▶ **Assignment**:
Where the string "tömörfa" appears in a line of the material below, copy that line.

▶ **Data listing**:
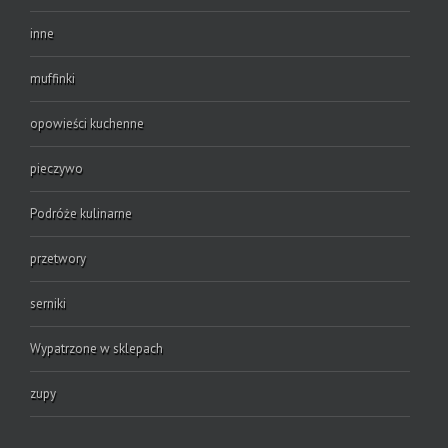
inne
muffinki
opowieści kuchenne
pieczywo
Podróże kulinarne
przetwory
serniki
Wypatrzone w sklepach
zupy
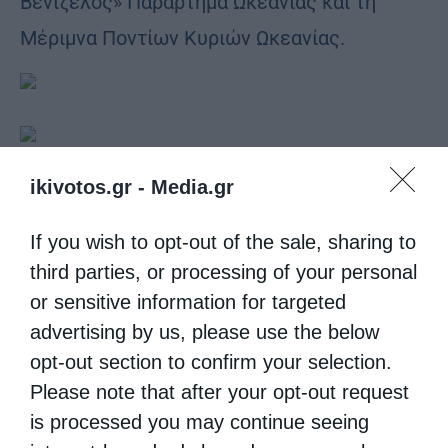
Βενιζέλος» Παράρτημα Ωκεανίας και τη
Μέριμνα Ποντίων Κυριών Ωκεανίας.
ikivotos.gr -
Media.gr
Έχει την ευλογία της Ιεράς Επισκοπής
Χώρας
καθώς και τη στήριξη και την
If you wish to opt-out of the sale, sharing to
εθελοντική προσφορά του κ. Στέφανου
third parties, or processing of your personal
or sensitive information for targeted
Ελευθεριάδη (στο σχεδιασμό της αφίσας) και
advertising by us, please use the below
των κυριών: Καίτη Αλεξοπούλου · Αναστασία
opt-out section to confirm your selection.
Κελαϊδοπούλου · Βάσω Κορωναίου · Ουρανία
Please note that after your opt-out request
Παπαγεωργίου · Μαίρη Σεραφείμ · Κρις
is processed you may continue seeing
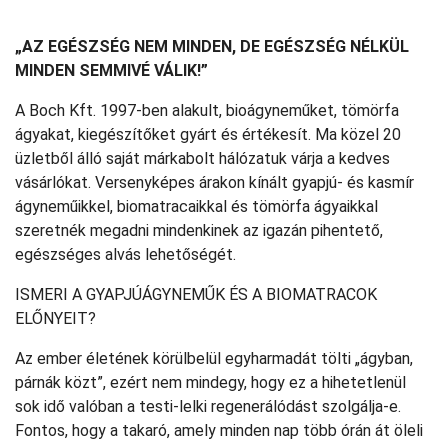
„AZ EGÉSZSÉG NEM MINDEN, DE EGÉSZSÉG NÉLKÜL
MINDEN SEMMIVÉ VÁLIK!”
A Boch Kft. 1997-ben alakult, bioágyneműket, tömörfa
ágyakat, kiegészítőket gyárt és értékesít. Ma közel 20
üzletből álló saját márkabolt hálózatuk várja a kedves
vásárlókat. Versenyképes árakon kínált gyapjú- és kasmír
ágyneműikkel, biomatracaikkal és tömörfa ágyaikkal
szeretnék megadni mindenkinek az igazán pihentető,
egészséges alvás lehetőségét.
ISMERI A GYAPJÚÁGYNEMŰK ÉS A BIOMATRACOK
ELŐNYEIT?
Az ember életének körülbelül egyharmadát tölti „ágyban,
párnák közt”, ezért nem mindegy, hogy ez a hihetetlenül
sok idő valóban a testi-lelki regenerálódást szolgálja-e.
Fontos, hogy a takaró, amely minden nap több órán át öleli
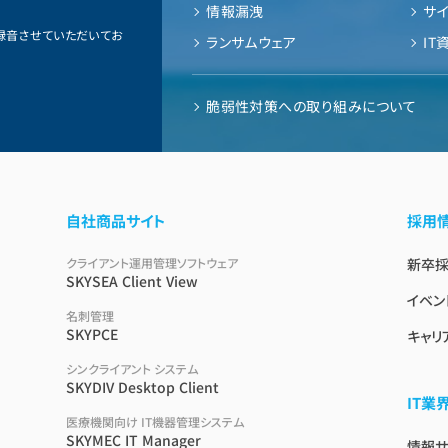
情報漏洩
サ
録音させていただいてお
ランサムウェア
IT
脆弱性対策への取り組みについて
自社商品サイト
採用
クライアント運用管理ソフトウェア
新卒
SKYSEA Client View
イベン
名刺管理
SKYPCE
キャリ
シンクライアント システム
SKYDIV Desktop Client
IT
医療機関向け IT機器管理システム
SKYMEC IT Manager
情報サイ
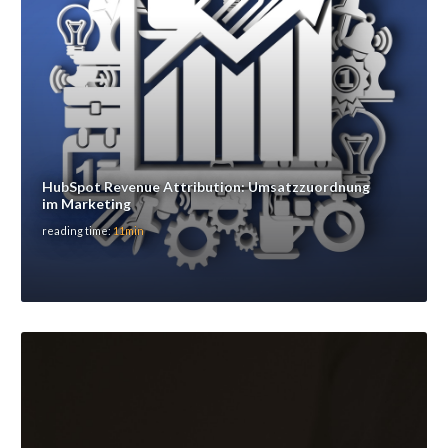
HubSpot Revenue Attribution: Umsatzzuordnung
im Marketing
reading time:
11min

▶ **Answer below**:
A Boch Kft. 1997-ben alakult, bioágyneműket, tömörfa
ágyneműikkel, biomatracaikkal és tömörfa ágyaikkal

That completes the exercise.